Damages claims by the beneficiary (against the granting authority) before the national courts are based on the same principles. However, the damage for the beneficiary cannot be the aid’s recovery. This is not a damage, only the logical consequence of the restoration of undistorted competition following the granting of unlawful aid. The damage must be inherently different in nature and in scope: the beneficiary should show specific damage (eg, that it would have invested its money differently in the absence of the annulled aid measure).

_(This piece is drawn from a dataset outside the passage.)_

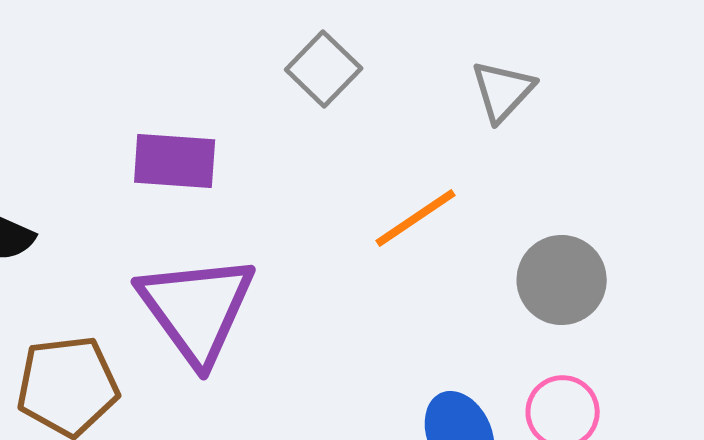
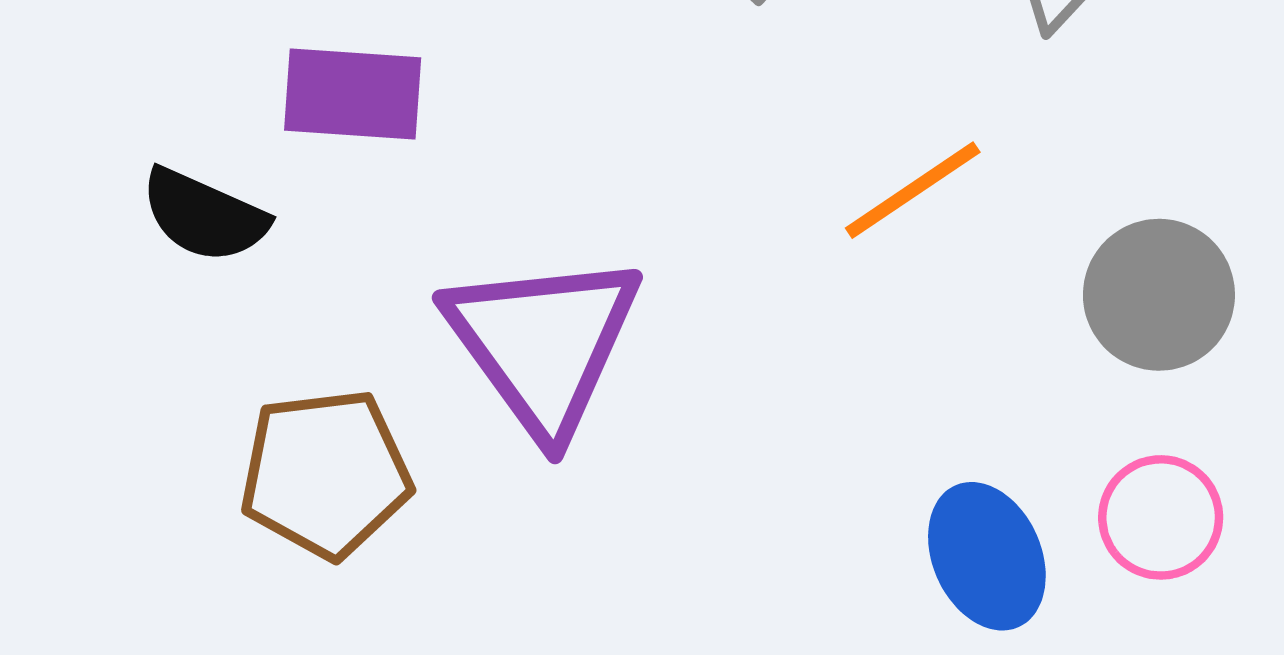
purple rectangle: (175, 161) -> (353, 94), moved

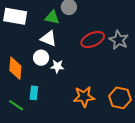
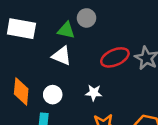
white circle: (41, 58) -> (53, 95), moved
white star: (57, 66) -> (94, 93), moved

Damages claims by competitors or third parties against the beneficiary before the national courts
Under EU case law, the beneficiary, by claiming any benefit from the violation of article 108(3) TFEU, commits an act of unfair competition under national legislation (Case C-39/94 SFEI and others v La Poste and others). The competitor of such a beneficiary has the right to stop this act of unfair competition by having recourse to an efficient litigation procedure that leads to a definitive decision. In Greece, there is no specific national law providing explicitly for damages actions by a third party against the beneficiary of a state aid measure. Any person that considers it has suffered damages by any action of the aid beneficiary, which can be directly linked to the aid received, can claim compensation before the civil courts, under the general reparative provisions of article 914 of the Civil Code, or under the unjustified enrichment provisions, in particular article 904 of the Civil Code.
In both types of claims described above, damages are calculated according to methodologies similar to antitrust cases (loss of revenue, reduction of turnover, etc) but, as explained above, they cannot include the aid and interest to be recovered.